Lesson? One, and I take my cue from this segment of the report: “The property officer from the town council later opened the bag tied in a dead knot and found the crying baby covered in blood.”
If you’d recall her defence in mitigation was that the baby survived and she tried to see him without success. Yet, what morbidly caught my attention was the part about the bag being tied in a “dead knot” with blood all over.
Even more confounding is the report that after “she threw out the baby, she cleaned up the blood in the house, took a shower and went back to sleep.” The mother actually bothered to clean up her baby’s blood in her house leaving no crimson trace, while she abandoned her flesh and blood covered in blood in the bag. That’s simply heartbreaking at so many levels.
It is really anyone’s guess what was in her mind when she cut the umbilical cord to separate herself from her child before she took a nondescript bag to throw her son inside.
At that time, whether she knew she was pregnant or not was not material, as it ought to have dawned on her by then that the abdomen pains she had been labouring under for months was in fact her womb incubating a new life. Mind you, it has always been, from the start of conception, a part of her, but alas, she wanted no part of him.
By writing this, I can expect to raise the ire (or indignation) of the general public against the actions of the mother. But after much thought, I really don’t see a point, not so much because she has been dealt with by the law, and I trust (or hope) that the gravity of the situation will soon hit her, eventually.
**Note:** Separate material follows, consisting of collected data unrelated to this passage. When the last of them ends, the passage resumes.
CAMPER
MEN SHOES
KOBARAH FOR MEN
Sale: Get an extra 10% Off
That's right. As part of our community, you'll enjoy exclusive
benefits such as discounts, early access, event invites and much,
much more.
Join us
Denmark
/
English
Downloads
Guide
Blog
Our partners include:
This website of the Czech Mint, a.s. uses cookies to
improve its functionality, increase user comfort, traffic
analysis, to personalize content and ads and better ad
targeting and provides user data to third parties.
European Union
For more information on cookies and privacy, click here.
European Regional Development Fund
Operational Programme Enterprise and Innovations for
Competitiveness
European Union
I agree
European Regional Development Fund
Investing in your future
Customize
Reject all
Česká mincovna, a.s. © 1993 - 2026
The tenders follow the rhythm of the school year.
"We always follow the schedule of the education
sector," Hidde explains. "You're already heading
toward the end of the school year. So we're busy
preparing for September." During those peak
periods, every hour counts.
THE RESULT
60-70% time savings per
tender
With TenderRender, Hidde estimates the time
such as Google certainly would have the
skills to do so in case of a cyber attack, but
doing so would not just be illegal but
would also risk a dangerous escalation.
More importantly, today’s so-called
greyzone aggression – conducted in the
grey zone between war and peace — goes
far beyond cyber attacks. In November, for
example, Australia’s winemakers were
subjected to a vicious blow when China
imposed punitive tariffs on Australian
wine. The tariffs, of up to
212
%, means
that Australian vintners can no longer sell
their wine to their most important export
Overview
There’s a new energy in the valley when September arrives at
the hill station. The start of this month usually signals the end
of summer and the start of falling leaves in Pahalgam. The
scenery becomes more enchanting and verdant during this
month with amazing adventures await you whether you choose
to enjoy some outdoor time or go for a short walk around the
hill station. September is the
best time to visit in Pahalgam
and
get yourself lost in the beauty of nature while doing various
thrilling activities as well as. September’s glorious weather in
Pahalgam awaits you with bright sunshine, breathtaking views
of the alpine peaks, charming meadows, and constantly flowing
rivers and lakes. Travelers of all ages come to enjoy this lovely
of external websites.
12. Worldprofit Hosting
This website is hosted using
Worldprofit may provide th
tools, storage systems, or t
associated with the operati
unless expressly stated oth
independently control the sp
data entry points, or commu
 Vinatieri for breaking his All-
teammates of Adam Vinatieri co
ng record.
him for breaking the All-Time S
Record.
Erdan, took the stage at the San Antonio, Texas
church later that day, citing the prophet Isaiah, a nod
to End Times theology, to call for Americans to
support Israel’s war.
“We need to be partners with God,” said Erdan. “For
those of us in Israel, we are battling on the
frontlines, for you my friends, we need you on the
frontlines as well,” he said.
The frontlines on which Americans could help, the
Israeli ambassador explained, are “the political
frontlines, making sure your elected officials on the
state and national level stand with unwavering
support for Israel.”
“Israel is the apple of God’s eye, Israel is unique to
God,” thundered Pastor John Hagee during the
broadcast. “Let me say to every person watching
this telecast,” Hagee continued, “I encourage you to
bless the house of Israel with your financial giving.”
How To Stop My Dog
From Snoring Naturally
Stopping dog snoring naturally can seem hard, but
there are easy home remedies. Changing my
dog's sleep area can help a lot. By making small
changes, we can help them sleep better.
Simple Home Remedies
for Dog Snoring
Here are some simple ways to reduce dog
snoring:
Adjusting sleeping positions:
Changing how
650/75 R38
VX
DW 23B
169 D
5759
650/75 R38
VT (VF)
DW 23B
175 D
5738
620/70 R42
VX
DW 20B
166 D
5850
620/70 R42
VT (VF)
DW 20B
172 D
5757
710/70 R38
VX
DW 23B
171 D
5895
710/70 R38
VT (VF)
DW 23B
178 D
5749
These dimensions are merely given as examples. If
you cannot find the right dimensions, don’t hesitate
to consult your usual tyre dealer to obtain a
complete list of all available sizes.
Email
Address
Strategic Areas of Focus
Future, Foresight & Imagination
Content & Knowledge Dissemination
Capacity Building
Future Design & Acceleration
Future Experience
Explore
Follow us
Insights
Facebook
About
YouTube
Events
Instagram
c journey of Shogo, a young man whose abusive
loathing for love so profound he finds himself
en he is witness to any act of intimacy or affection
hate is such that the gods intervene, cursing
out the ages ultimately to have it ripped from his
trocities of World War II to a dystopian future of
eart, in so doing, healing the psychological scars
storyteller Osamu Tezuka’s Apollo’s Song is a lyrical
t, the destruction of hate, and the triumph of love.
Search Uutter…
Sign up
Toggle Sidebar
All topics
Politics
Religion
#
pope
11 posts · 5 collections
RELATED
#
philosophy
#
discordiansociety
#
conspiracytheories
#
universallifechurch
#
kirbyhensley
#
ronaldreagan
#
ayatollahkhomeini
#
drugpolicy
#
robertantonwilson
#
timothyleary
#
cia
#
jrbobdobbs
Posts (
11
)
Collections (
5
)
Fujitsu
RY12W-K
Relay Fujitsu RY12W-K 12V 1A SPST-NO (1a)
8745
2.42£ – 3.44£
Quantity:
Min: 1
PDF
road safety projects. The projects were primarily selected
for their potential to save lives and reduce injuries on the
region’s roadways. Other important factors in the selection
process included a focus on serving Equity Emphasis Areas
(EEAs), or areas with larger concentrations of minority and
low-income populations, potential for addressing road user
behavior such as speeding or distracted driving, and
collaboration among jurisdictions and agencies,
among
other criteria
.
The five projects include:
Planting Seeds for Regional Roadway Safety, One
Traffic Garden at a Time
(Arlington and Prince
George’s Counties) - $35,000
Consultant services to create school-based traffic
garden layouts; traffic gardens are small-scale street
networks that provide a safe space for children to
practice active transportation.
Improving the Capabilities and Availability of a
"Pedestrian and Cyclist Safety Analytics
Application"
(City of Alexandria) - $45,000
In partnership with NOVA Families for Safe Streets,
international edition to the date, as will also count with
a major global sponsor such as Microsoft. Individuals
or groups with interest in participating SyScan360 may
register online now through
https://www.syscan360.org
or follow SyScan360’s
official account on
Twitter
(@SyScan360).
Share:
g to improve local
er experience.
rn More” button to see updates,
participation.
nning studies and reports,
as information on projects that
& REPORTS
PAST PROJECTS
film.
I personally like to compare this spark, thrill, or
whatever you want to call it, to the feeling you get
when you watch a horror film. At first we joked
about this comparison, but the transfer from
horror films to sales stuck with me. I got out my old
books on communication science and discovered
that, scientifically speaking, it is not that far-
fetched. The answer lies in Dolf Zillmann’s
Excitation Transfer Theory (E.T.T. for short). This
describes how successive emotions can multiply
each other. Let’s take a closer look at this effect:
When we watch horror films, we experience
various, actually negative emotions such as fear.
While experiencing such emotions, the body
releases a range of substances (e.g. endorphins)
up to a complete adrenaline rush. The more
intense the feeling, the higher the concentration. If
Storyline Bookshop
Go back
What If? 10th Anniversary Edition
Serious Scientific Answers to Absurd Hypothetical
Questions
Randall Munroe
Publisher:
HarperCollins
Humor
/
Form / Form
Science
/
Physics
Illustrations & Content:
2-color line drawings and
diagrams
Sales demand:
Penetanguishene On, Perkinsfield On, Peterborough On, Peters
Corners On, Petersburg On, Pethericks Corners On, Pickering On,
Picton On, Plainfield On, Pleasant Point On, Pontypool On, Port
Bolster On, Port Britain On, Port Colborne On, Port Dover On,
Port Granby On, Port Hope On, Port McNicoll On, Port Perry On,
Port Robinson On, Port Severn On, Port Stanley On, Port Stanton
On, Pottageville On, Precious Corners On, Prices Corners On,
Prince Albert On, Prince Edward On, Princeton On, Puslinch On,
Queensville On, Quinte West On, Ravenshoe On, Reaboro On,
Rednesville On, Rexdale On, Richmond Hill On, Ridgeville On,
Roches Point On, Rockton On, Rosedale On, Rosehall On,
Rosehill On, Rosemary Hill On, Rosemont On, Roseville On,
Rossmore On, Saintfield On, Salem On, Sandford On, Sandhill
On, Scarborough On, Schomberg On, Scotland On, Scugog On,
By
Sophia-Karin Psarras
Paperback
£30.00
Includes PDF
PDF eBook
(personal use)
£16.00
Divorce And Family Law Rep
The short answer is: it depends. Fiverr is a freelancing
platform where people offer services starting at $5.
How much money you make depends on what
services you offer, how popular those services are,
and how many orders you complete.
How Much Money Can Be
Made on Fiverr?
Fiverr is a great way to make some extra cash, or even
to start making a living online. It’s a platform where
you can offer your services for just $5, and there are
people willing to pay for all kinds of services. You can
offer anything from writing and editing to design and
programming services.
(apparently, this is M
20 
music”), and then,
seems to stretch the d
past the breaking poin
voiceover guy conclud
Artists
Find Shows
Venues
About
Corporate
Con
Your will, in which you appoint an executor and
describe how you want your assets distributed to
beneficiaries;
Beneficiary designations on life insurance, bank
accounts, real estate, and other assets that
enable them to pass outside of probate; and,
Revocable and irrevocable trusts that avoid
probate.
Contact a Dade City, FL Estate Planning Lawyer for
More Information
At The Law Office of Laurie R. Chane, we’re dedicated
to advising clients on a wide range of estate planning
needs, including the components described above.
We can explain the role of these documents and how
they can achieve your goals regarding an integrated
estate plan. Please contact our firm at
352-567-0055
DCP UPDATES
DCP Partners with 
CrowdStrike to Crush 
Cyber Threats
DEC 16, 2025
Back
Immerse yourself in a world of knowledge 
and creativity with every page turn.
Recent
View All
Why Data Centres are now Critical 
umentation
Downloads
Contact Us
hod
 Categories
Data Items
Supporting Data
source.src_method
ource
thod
I don’t see a point because, while her actions are inexcusable, what she had done cannot be undone. Such past ought to be buried, for good, for his sake. While it was a past to be readily erased for him, it is one the mother would have to eventually confront and bear with for life.
It bears repeating that thankfully, the child survived. His cries were signs of life even in a bag that was tied in a dead knot, with intention otherwise. And yes, ironically, the hands that had tied the bag was the same hands that had facilitated the gift of life, yet, where he was never given a chance to live, he now has one and I pray that henceforth it would be a life that will receive love unconditionally, and to be nurtured in the fullness of it.
Alas, the world can be a cruel place for him, yet I believe with all my heart it is not devoid of selfless love waiting to embrace him. And what has kept the world from spinning out of its orbit is that this same love has given many lives a chance to live, to grow, and to live life to its fullest.